The partnership between the CLI and OSU’s Advanced Spanish Coordinated Studies Program led by Loren Chavarria included five Tuesday sessions in the CLI’s facility in Woodburn and volunteer opportunities with CLI’s youth program TURNO, Radio Movimiento, and FHDC to name a few.

Popular education, often described as education for critical consciousness, has Latin America traditions that often targeted low-income and marginalized communities. The concept: rather than have top-down teaching such as teacher-pupil, we have peer-to-peer teaching initiated by a facilitator. The premise: that no matter what occupation, income bracket, and level of formal education, everyone can participate and contribute by drawing upon their life experience or through engaging activities described as dinimicas. CAPACES 101, a five-session, ten hour course covers:

  • CAPACES 101 Introduction, which provides an overview of the CAPACES 101 format based on popular education, which utilizes a facilitator, who leads discussion, draws from the audience’s experiences.

  • Historias y Logros or our History and Struggle, which provides a brief description of the history of the movement, from PCUN’s (Oregon farmworker union) humble beginnings to the development of other organizations.

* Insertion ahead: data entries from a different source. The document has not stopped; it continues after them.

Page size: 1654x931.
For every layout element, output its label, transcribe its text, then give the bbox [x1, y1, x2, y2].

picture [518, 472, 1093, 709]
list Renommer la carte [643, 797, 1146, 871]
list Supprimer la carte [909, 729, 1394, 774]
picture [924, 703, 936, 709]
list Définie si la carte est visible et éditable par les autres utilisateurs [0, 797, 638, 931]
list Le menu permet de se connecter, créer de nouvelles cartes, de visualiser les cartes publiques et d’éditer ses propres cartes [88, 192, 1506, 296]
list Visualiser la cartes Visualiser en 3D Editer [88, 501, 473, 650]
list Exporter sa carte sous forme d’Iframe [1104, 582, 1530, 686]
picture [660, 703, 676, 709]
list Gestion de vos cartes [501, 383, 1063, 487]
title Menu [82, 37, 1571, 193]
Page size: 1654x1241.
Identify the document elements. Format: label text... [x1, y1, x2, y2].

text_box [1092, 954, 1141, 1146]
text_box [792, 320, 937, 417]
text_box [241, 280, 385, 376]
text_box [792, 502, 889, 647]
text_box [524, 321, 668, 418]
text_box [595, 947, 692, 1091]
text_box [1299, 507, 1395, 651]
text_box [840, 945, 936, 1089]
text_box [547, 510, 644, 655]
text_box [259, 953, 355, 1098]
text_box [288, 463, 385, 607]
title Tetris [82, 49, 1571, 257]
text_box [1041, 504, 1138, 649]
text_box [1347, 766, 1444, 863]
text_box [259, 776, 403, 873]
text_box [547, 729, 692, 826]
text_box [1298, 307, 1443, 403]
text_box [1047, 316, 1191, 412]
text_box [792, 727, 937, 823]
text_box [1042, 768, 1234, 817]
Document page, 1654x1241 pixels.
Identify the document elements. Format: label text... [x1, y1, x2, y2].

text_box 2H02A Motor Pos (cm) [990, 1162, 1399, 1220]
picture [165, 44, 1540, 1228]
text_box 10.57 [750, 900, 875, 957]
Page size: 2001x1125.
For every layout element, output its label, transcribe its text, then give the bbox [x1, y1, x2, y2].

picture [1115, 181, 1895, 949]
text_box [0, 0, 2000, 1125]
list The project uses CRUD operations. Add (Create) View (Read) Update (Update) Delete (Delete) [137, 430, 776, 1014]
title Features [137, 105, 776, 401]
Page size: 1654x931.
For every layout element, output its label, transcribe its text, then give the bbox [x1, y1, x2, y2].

  • Valores e Ideas Claves del Movimiento or Values and Ideas of the Movement, which provides the key values and ideas of the CAPACES movement and identifying what they mean to us and their importance.

  • Los “Ismos” or the “Isms”, which aims to uncover our own prejudices and offer tools to analyze the different isms and phobias such as: racism, institutional racism, sexism (machismo), and homophobia.

  • Riquezas y Convenios Colectivos or Wealth and Collective Bargaining, which covers the concepts of wealth, who possesses it, and uncovering our own personal assumptions. The class also covers the importance of Collective Bargaining in relationship to the farmworker movement.

“This course and experience was all around wonderful. It met our program’s objectives of our five C’s (Communication, Cultures, Connections, Comparisons, and Communities) as well as the additional area of
Consciousness.” Said OSU faculty member Loren Chavarria

 “It was great for the CLI staff to be able to connect the formal education with the world of popular education. I think everyone had fun and learned a lot from one another.” Shared Executive Director Laura Isiordia.